The term "Internet access service" means a service that enables users to access content, information, electronic mail, or other services offered over the Internet, and may also include access to proprietary content, information, and other services as part of a package of services offered to consumers. Such term does not include telecommunications services.

(5) Internet information location tool

The term "Internet information location tool" means a service that refers or links users to an online location on the World Wide Web. Such term includes directories, indices, references, pointers, and hypertext links.

(6) Material that is harmful to minors

The term "material that is harmful to minors" means any communication, picture, image, graphic image file, article, recording, writing, or other matter of any kind that is obscene or that—

(A) the average person, applying contemporary community standards, would find, taking the material as a whole and with respect to minors, is designed to appeal to, or is designed to pander to, the prurient interest;

(B) depicts, describes, or represents, in a manner patently offensive with respect to minors, an actual or simulated sexual act or sexual contact, an actual or simulated normal or perverted sexual act, or a lewd exhibition of the genitals or post-pubescent female breast; and

(C) taken as a whole, lacks serious literary, artistic, political, or scientific value for minors.

(7) Minor

The term "minor" means any person under 17 years of age.

(June 19, 1934, ch. 652, title II, §231, as added Pub. L. 105–277, div. C, title XIV, §1403, Oct. 21, 1998, 112 Stat. 2681–736.)

Effective Date

Section effective 30 days after Oct. 21, 1998, see section 1406 of Pub. L. 105–277, set out as a note under section 223 of this title.

Congressional Findings

Pub. L. 105–277, div. C, title XIV, §1402, Oct. 21, 1998, 112 Stat. 2681–736, provided that: "The Congress finds that—

"(1) while custody, care, and nurture of the child resides first with the parent, the widespread availability of the Internet presents opportunities for minors to access materials through the World Wide Web in a manner that can frustrate parental supervision or control;

"(2) the protection of the physical and psychological well-being of minors by shielding them from materials that are harmful to them is a compelling governmental interest;

"(3) to date, while the industry has developed innovative ways to help parents and educators restrict material that is harmful to minors through parental control protections and self-regulation, such efforts have not provided a national solution to the problem of minors accessing harmful material on the World Wide Web;

"(4) a prohibition on the distribution of material harmful to minors, combined with legitimate defenses, is currently the most effective and least restrictive means by which to satisfy the compelling government interest; and

"(5) notwithstanding the existence of protections that limit the distribution over the World Wide Web of material that is harmful to minors, parents, educators, and industry must continue efforts to find ways to protect children from being exposed to harmful material found on the Internet."

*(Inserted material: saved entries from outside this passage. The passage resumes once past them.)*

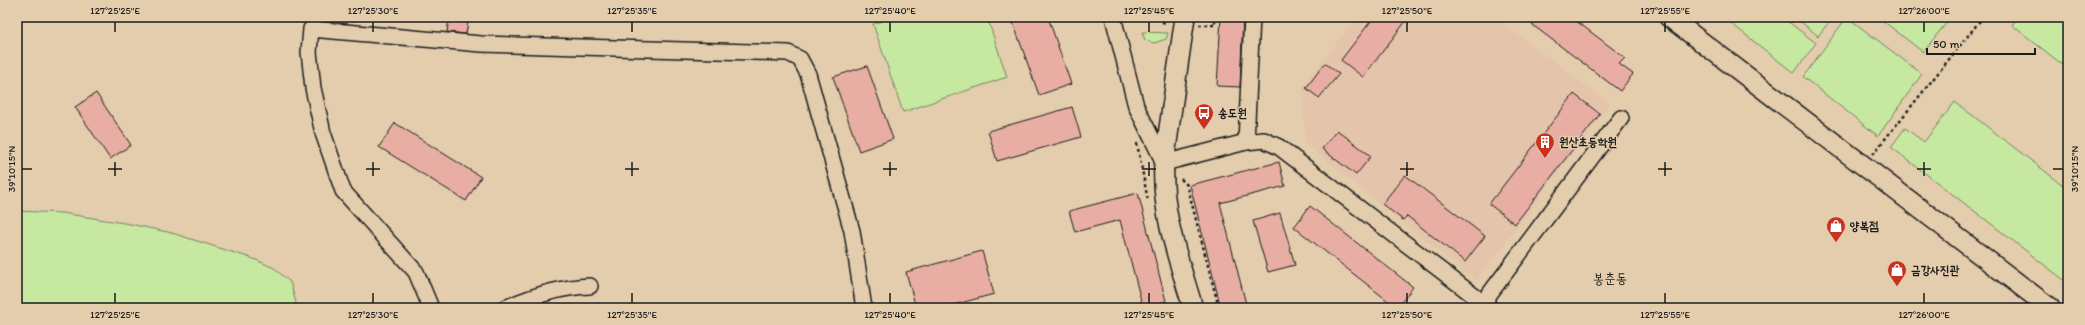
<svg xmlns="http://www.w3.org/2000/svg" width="2085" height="325" viewBox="0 0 2085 325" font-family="Itim,'Poor Story',sans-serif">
<rect width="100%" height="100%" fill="#e3cdad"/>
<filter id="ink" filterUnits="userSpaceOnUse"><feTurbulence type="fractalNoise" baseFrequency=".025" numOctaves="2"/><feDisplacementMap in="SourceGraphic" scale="8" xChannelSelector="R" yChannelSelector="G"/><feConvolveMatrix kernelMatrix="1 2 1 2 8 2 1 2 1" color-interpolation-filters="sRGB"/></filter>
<g filter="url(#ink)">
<polygon fill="#e4c4aa" points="1357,17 1495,17 1610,104 1476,281 1306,144 1302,88"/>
<g fill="#c7e8a1" stroke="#72825e">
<polygon points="894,17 987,17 1007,77 903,112 873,24"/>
<polygon points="1723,17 1782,17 1816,43 1794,73"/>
<polygon points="1795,17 1833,17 1818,36"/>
<polygon points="1847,17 1922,74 1878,136 1803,77"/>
<polygon points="1878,17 1951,17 1923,52"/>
<polygon points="2018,17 2068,17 2068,69 2012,25"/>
<polygon points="1142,32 1168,33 1166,39 1154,43 1145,40"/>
<polygon points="1955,102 2068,189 2068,283 1891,147 1905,128 1924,142"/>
<polygon points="17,211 62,213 130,224 172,233 254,259 274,268 290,282 296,303 293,308 17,308"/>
</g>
<g fill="#e8aea4" stroke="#1c1c1c">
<polygon points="449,17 469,17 466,34 447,32"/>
<polygon points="1011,17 1048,17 1071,84 1039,95"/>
<polygon points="1221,17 1243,17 1240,87 1217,86"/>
<polygon points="1374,17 1409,17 1363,77 1341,60"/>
<polygon points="1522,17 1571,17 1625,58 1619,64 1633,74 1620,91"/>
<polygon points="1325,63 1339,74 1319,98 1306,88"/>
<polygon points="867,66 893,139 859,151 833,77"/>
<polygon points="96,93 131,145 110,159 75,107"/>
<polygon points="1574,94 1600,114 1515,224 1489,204"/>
<polygon points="1072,107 1081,137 997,161 988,131"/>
<polygon points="395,123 481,177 466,201 379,147"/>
<polygon points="1337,130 1371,156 1356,175 1322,149"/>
<polygon points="1279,162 1285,186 1220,203 1247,308 1221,308 1190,185"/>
<polygon points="1405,175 1485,236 1465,262 1407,216 1403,220 1382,204"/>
<polygon points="1138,193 1166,301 1143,308 1120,220 1075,232 1069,211"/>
<polygon points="1310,206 1413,287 1397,308 1294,227"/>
<polygon points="1280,213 1295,265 1268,272 1253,221"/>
<polygon points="982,251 994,294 942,308 916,308 906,272"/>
</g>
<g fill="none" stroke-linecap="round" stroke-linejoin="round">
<g stroke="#1c1c1c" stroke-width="18">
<g id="minor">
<polyline points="1113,17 1136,106 1164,163 1246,142 1264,140 1279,147 1490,308"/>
<polyline points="1246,142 1252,17"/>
<polyline points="431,308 416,272 343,191 323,133 313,88 309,52 311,29 481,44 788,53 800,59 808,74 852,231 864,308"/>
<path d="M505,308c27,-12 56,-21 85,-22"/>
<polyline points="1479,308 1621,118"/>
</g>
</g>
<g stroke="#1c1c1c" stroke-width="22">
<g id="major">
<path d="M1185,17l-21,146c-3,51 15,97 29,145"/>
<polyline points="1669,17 2050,308"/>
</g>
</g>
<g stroke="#1c1c1c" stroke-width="2.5" stroke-dasharray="3 3" stroke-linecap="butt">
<polyline points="1162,17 1161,22 1168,23"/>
<polyline points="1199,25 1215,25 1215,17"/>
<polyline points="1137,143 1148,201"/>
<polyline points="1873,154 1983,17"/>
<polyline points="1181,179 1187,185 1219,308"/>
</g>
<use href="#minor" stroke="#e3cdad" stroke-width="15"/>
<use href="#major" stroke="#e3cdad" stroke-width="19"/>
</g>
</g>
<path fill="none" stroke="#1c1c1c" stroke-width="1.5" d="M115,22v10M373,22v10M632,22v10M890,22v10M1149,22v10M1407,22v10M1665,22v10M1924,22v10M115,162v14M373,162v14M632,162v14M890,162v14M1149,162v14M1407,162v14M1665,162v14M1924,162v14M22,169h10M108,169h14M366,169h14M625,169h14M883,169h14M1142,169h14M1400,169h14M1658,169h14M1917,169h14M2053,169h10M115,293v10M373,293v10M632,293v10M890,293v10M1149,293v10M1407,293v10M1665,293v10M1924,293v10"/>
<defs>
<g id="bus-pin" transform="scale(1)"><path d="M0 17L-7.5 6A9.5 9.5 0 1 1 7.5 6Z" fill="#c8321e" stroke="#e3cdad"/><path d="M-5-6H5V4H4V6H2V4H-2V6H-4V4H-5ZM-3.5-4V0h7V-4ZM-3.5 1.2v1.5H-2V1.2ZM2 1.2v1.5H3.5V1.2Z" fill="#fff"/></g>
<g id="building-pin" transform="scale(1)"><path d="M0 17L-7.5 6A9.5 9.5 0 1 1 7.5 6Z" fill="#c8321e" stroke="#e3cdad"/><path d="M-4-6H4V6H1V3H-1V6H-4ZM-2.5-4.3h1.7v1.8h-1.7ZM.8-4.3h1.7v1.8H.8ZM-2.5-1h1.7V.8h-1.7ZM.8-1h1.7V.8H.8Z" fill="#fff"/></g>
<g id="shop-pin" transform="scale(1)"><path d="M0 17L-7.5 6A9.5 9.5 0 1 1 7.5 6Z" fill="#c8321e" stroke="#e3cdad"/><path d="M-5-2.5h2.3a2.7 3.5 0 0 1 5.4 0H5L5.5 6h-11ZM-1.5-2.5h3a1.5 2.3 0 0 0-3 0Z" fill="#fff"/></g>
</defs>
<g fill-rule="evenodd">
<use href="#bus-pin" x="1204" y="113"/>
<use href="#building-pin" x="1545" y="142"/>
<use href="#shop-pin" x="1836" y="226"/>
<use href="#shop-pin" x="1897" y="270"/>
</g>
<g text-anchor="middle" stroke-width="3" stroke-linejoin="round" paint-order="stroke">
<g font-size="12" font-weight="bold" fill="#1c1c1c" stroke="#e3cdad" text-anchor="start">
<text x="1218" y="117">송도원</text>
<text x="1559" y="146">원산초등학원</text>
<text x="1850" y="230">양복점</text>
<text x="1911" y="274">금강사진관</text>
</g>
<g font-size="14" fill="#1c1c1c" stroke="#e3cdad">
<text x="1610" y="283">봉춘동</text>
</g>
</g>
<rect width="2085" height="325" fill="none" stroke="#e3cdad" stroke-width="44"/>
<path d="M1927 48v6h108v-6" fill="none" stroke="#1c1c1c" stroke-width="2"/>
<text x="1933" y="48" font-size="12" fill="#1c1c1c" stroke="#e3cdad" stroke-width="3" paint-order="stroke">50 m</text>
<rect x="22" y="22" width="2041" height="281" fill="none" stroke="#1c1c1c" stroke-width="1.5"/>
<g font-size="10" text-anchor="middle" fill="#1c1c1c">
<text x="115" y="14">127°25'25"E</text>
<text x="373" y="14">127°25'30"E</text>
<text x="632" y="14">127°25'35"E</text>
<text x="890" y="14">127°25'40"E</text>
<text x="1149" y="14">127°25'45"E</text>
<text x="1407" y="14">127°25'50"E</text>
<text x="1665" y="14">127°25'55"E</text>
<text x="1924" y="14">127°26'00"E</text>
<text transform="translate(11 169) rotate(-90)" y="4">39°10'15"N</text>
<text transform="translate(2074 169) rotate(-90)" y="4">39°10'15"N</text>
<text x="115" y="318">127°25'25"E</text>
<text x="373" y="318">127°25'30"E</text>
<text x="632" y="318">127°25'35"E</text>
<text x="890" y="318">127°25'40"E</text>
<text x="1149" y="318">127°25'45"E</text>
<text x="1407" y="318">127°25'50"E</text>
<text x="1665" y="318">127°25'55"E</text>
<text x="1924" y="318">127°26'00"E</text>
</g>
</svg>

Study by Commission on Online Child Protection

Pub. L. 105–277, div. C, title XIV, §1405, Oct. 21, 1998, 112 Stat. 2681–739, as amended by Pub. L. 106–113, div. B, §1000(a)(9) [title V, §5001(b)–(f), Nov. 29, 1999, 113 Stat. 1536, 1501A-591, 1501-592; Pub. L. 106–229, title IV, §401, June 30, 2000, 114 Stat. 476, established a Commission to study methods to reduce access by minors to harmful material on the Internet and provided that the Commission would terminate 30 days after submitting a report to Congress or Nov. 30, 2000, whichever occured earlier.

1 So in original. Probably should be "section,".